# [Task statement]
Give back the material word for word, every line included.

# [Data to process]
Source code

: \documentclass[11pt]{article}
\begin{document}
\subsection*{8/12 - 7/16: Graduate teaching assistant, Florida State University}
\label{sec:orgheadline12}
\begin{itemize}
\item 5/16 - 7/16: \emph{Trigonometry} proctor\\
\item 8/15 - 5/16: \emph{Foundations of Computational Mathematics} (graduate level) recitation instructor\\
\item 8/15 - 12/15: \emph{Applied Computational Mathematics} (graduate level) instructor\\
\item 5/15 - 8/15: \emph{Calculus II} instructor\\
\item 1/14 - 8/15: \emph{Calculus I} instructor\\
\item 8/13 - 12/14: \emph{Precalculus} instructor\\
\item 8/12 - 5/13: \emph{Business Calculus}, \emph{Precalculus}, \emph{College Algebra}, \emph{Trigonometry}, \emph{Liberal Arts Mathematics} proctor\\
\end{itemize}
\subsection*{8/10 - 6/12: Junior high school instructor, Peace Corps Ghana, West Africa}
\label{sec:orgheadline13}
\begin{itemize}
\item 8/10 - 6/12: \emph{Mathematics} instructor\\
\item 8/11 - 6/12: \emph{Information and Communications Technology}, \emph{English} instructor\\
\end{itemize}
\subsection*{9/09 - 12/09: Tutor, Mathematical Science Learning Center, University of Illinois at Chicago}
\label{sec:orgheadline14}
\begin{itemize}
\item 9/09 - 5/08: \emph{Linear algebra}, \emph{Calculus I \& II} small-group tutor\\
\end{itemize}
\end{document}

# [Response box]
Source code

: \documentclass[11pt]{article}
\begin{document}
\subsection*{8/12 - 7/16: Graduate teaching assistant, Florida State University}
\label{sec:orgheadline12}
\begin{itemize}
\item 5/16 - 7/16: \emph{Trigonometry} proctor\\
\item 8/15 - 5/16: \emph{Foundations of Computational Mathematics} (graduate level) recitation instructor\\
\item 8/15 - 12/15: \emph{Applied Computational Mathematics} (graduate level) instructor\\
\item 5/15 - 8/15: \emph{Calculus II} instructor\\
\item 1/14 - 8/15: \emph{Calculus I} instructor\\
\item 8/13 - 12/14: \emph{Precalculus} instructor\\
\item 8/12 - 5/13: \emph{Business Calculus}, \emph{Precalculus}, \emph{College Algebra}, \emph{Trigonometry}, \emph{Liberal Arts Mathematics} proctor\\
\end{itemize}
\subsection*{8/10 - 6/12: Junior high school instructor, Peace Corps Ghana, West Africa}
\label{sec:orgheadline13}
\begin{itemize}
\item 8/10 - 6/12: \emph{Mathematics} instructor\\
\item 8/11 - 6/12: \emph{Information and Communications Technology}, \emph{English} instructor\\
\end{itemize}
\subsection*{9/09 - 12/09: Tutor, Mathematical Science Learning Center, University of Illinois at Chicago}
\label{sec:orgheadline14}
\begin{itemize}
\item 9/09 - 5/08: \emph{Linear algebra}, \emph{Calculus I \& II} small-group tutor\\
\end{itemize}
\end{document}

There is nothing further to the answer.